What this task involves: Please repeat the line that has "List each element's" and all lines after it, exactly as they appear, through the end of the entries.

Records from a collection:
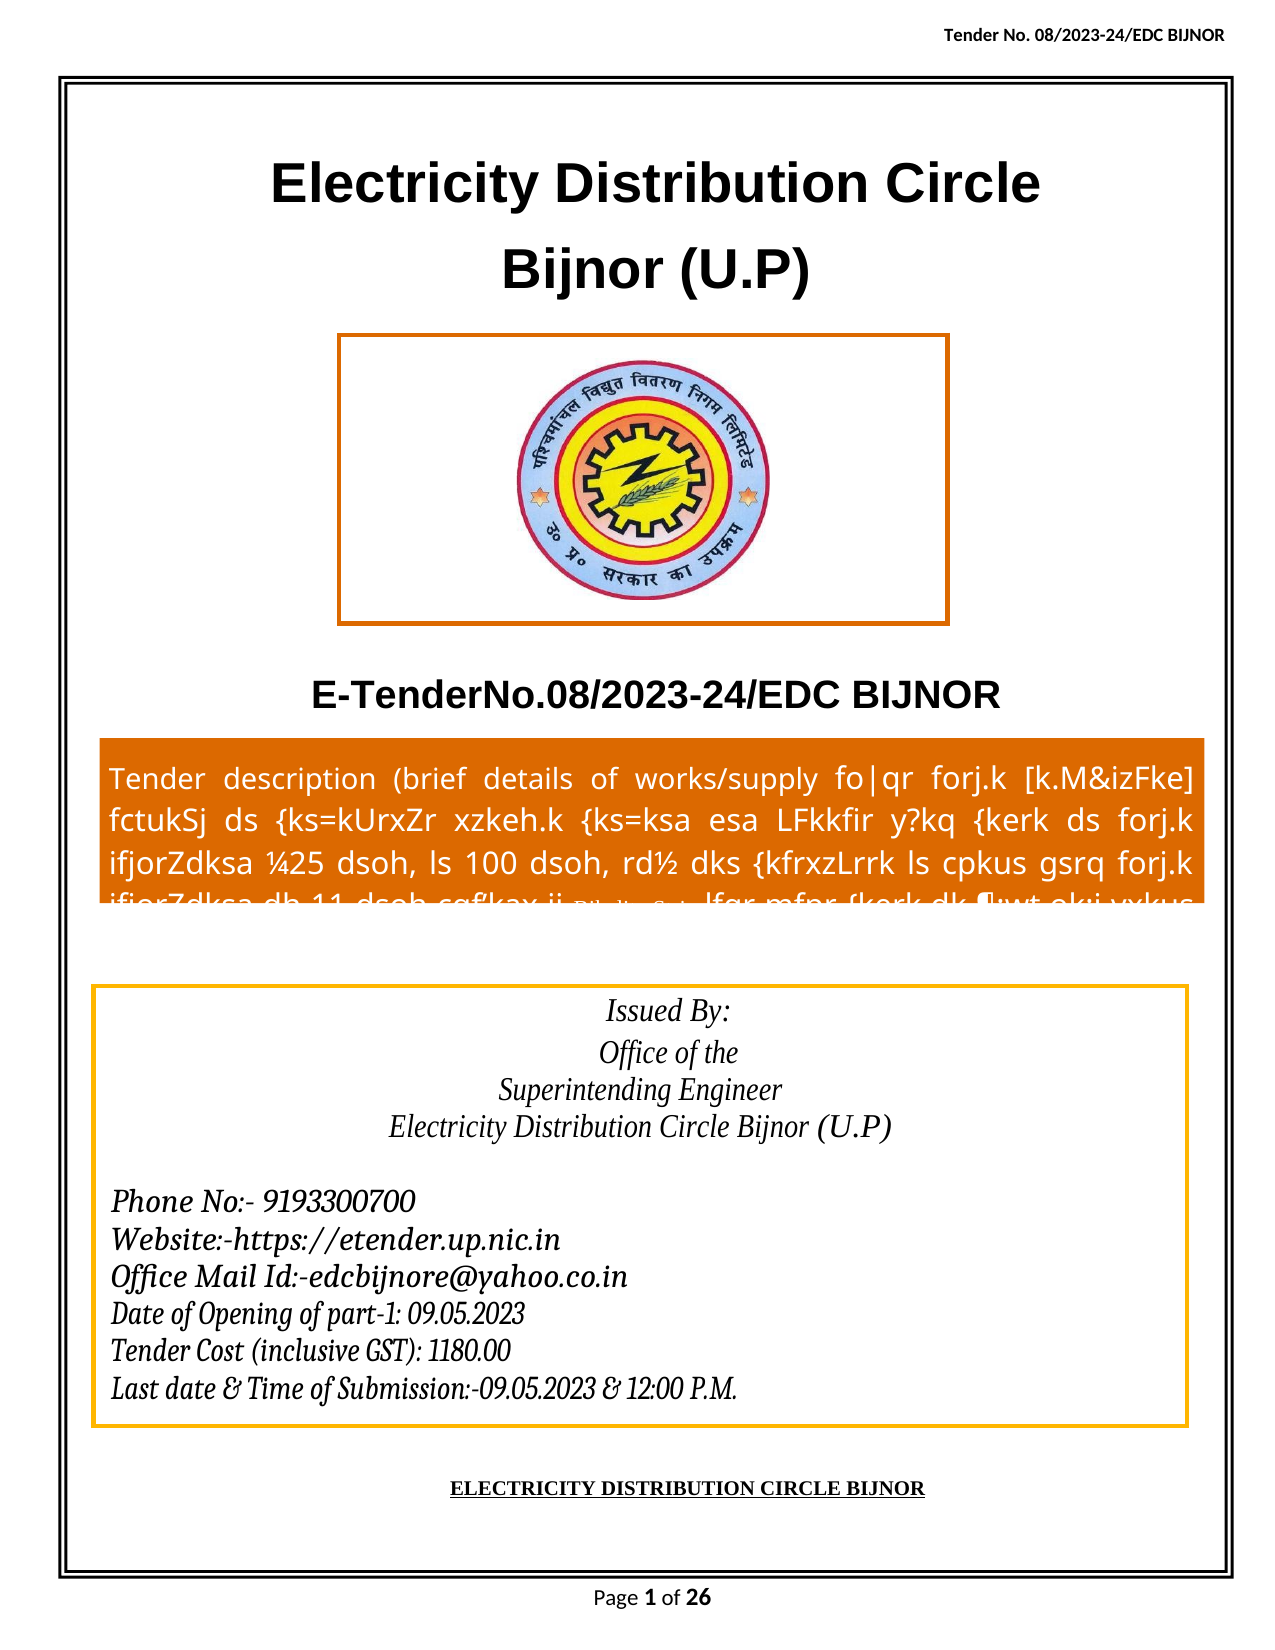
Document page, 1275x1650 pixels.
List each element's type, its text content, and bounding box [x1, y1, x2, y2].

title Electricity Distribution Circle Bijnor (U.P) [259, 149, 1053, 300]
picture [516, 358, 770, 600]
text ELECTRICITY DISTRIBUTION CIRCLE BIJNOR [94, 1476, 1275, 1500]
text E-TenderNo.08/2023-24/EDC BIJNOR [259, 671, 1053, 717]
text Tender description (brief details of works/supply fo|qr forj.k [k.M&izFke] fctukSj ds {ks=kUrxZr xzkeh.k {ks=ksa esa LFkkfir y?kq {kerk ds forj.k ifjorZdksa ¼25 dsoh, ls 100 dsoh, rd½ dks {kfrxzLrrk ls cpkus gsrq forj.k ifjorZdksa dh 11 dsoh cqf’kax ij Bikelite Strip lfgr mfpr {kerk dk ¶;wt ok;j yxkus bR;kfn ds dk;ksZa dks ckg~; ,tsUlh ds ek/;e ls djk;s tkus dk dk;ZA [109, 756, 1195, 969]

Task result:
List each element's type, its text content, and bounding box [x1, y1, x2, y2].

title Electricity Distribution Circle Bijnor (U.P) [259, 149, 1053, 300]
picture [516, 358, 770, 600]
text ELECTRICITY DISTRIBUTION CIRCLE BIJNOR [94, 1476, 1275, 1500]
text E-TenderNo.08/2023-24/EDC BIJNOR [259, 671, 1053, 717]
text Tender description (brief details of works/supply fo|qr forj.k [k.M&izFke] fctukSj ds {ks=kUrxZr xzkeh.k {ks=ksa esa LFkkfir y?kq {kerk ds forj.k ifjorZdksa ¼25 dsoh, ls 100 dsoh, rd½ dks {kfrxzLrrk ls cpkus gsrq forj.k ifjorZdksa dh 11 dsoh cqf’kax ij Bikelite Strip lfgr mfpr {kerk dk ¶;wt ok;j yxkus bR;kfn ds dk;ksZa dks ckg~; ,tsUlh ds ek/;e ls djk;s tkus dk dk;ZA [109, 756, 1195, 969]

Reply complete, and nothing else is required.